Here we're showing the problem, the foolishness of letting judges decide for themselves if they're biased. (Or even qualified to rule. Judge Jones hasn't a clue what is science and what is not.) Here Judge Jones is so sure he isn't biased (even though he is) that he insists that if you think he's biased, the problem is yours. Here's what he felt compelled to opine in his Conclusion: (ground for appeal?)
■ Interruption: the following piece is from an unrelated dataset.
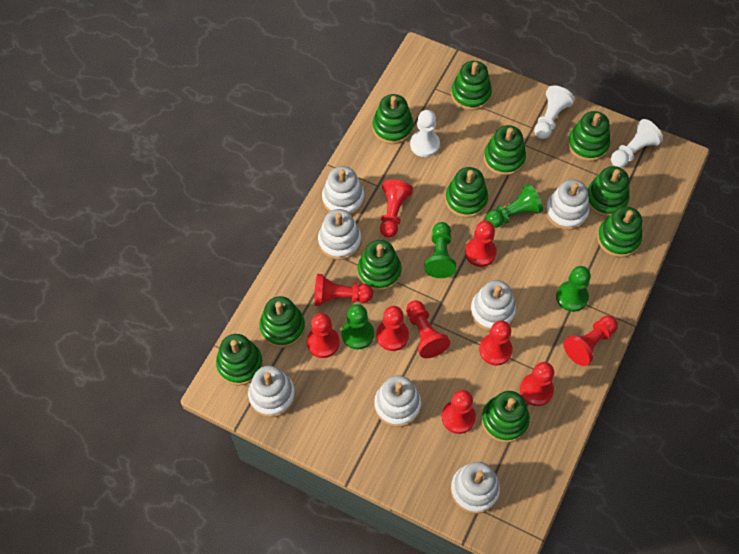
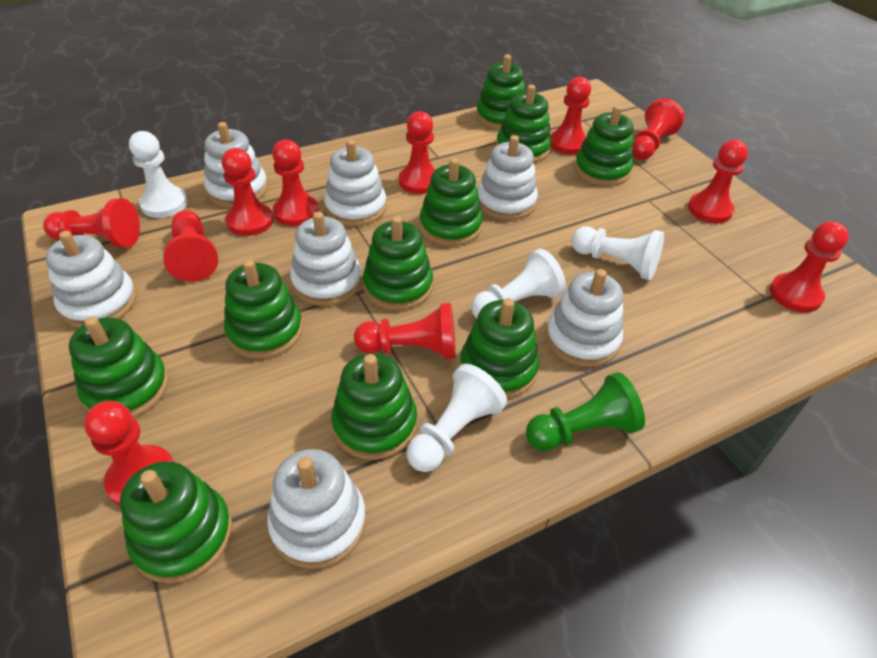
green pawn: [342,304,374,349] [424,222,457,278] [486,184,543,228] [556,266,591,312] = 4 -> [526,372,645,451] = 1
green stacking toy: [216,334,263,385] [259,296,305,348] [357,240,402,291] [372,94,413,144] [445,167,488,218] [451,61,492,111] [482,391,530,443] [484,125,526,176] [568,111,610,161] [587,166,630,217] [597,206,642,257] = 11 -> [69,317,169,418] [120,461,232,584] [224,260,303,359] [331,353,417,460] [363,216,433,310] [419,158,483,246] [460,298,539,399] [476,55,525,129] [496,85,552,163] [574,105,634,186] = 10
red pawn: [307,313,340,358] [314,274,373,306] [376,306,409,351] [380,179,413,238] [406,300,450,358] [442,390,476,434] [465,221,497,267] [479,320,513,365] [520,362,554,406] [563,316,618,366] = 10 -> [43,198,140,248] [84,401,174,506] [163,210,218,282] [222,148,273,236] [272,140,319,226] [354,303,456,359] [399,111,436,194] [550,77,591,155] [632,98,685,160] [688,140,748,223] [770,221,849,313] = 11
white pawn: [410,110,440,157] [534,85,575,139] [611,119,663,167] = 3 -> [129,131,188,218] [406,364,507,472] [471,249,566,318] [571,226,664,280] = 4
Those who disagree with our holding will likely mark it as the product of an activist judge. If so, they will have erred as this is manifestly not an activist Court. Rather, this case came to us as the result of the activism of an ill-informed faction on a school board, aided by a national public interest law firm eager to find a constitutional test case on ID, who in combination drove the Board to adopt an imprudent and ultimately unconstitutional policy. The breathtaking inanity of the Board's decision is evident when considered against the factual backdrop which has now been fully revealed through this trial. The students, parents, and teachers of the Dover Area School District deserved better than to be dragged into this legal maelstrom, with its resulting utter waste of monetary and personal resources.
To preserve the separation of church and state mandated (?) by the Establishment Clause of the First Amendment to the United States Constitution, and Art. I, § 3 of the Pennsylvania Constitution, we will enter an order permanently enjoining Defendants from maintaining the ID Policy in any school within the Dover Area School District... (emphasis ours. See Professor Eastman on this fantasy within the judiciary.)
We think the judge doth protest to much. There's a Freudian component to this. He's so confident in his assertion that he's not biased that he has to resort to the logical fallacy called Poisoning the Well. (That no one but an idiot would disagree with me.)
Really, the only difference between Judge Jones and ex-Judge Jackson, who was overturned for judicial misconduct, is that Judge Jones kept his mouth shut and didn't voice his foregone conclusions ahead of time. That he held forgone conclusions is obvious when you read his ruling or listen to him speak. His mind was already made up ahead of time. Of course, we all hold foregone conclusions when it comes to Creation, but those on the Right are generally more diligent about not making up law, twisting it, nor calling opponents "inane." They realize they will have to give account someday to their Creator. (Those on the Left will also have to give account, but they won't acknowledge that.)
As you might imagine, Judge Jones is currently a hero in legal (liberal) societies, making the rounds, as in this C-SPAN presentation, touting the Liberal manta "judicial independence" which is always invoked when a judge contrives a bogus legal decision, especially one that goes against the will of the people, voiced through their elected representatives. We hope the students can see from his written ruling as well as his speech that Judge Jones is blind to his own bias. It's easy to see because activist judges are intolerant of anyone who calls him an activist judge!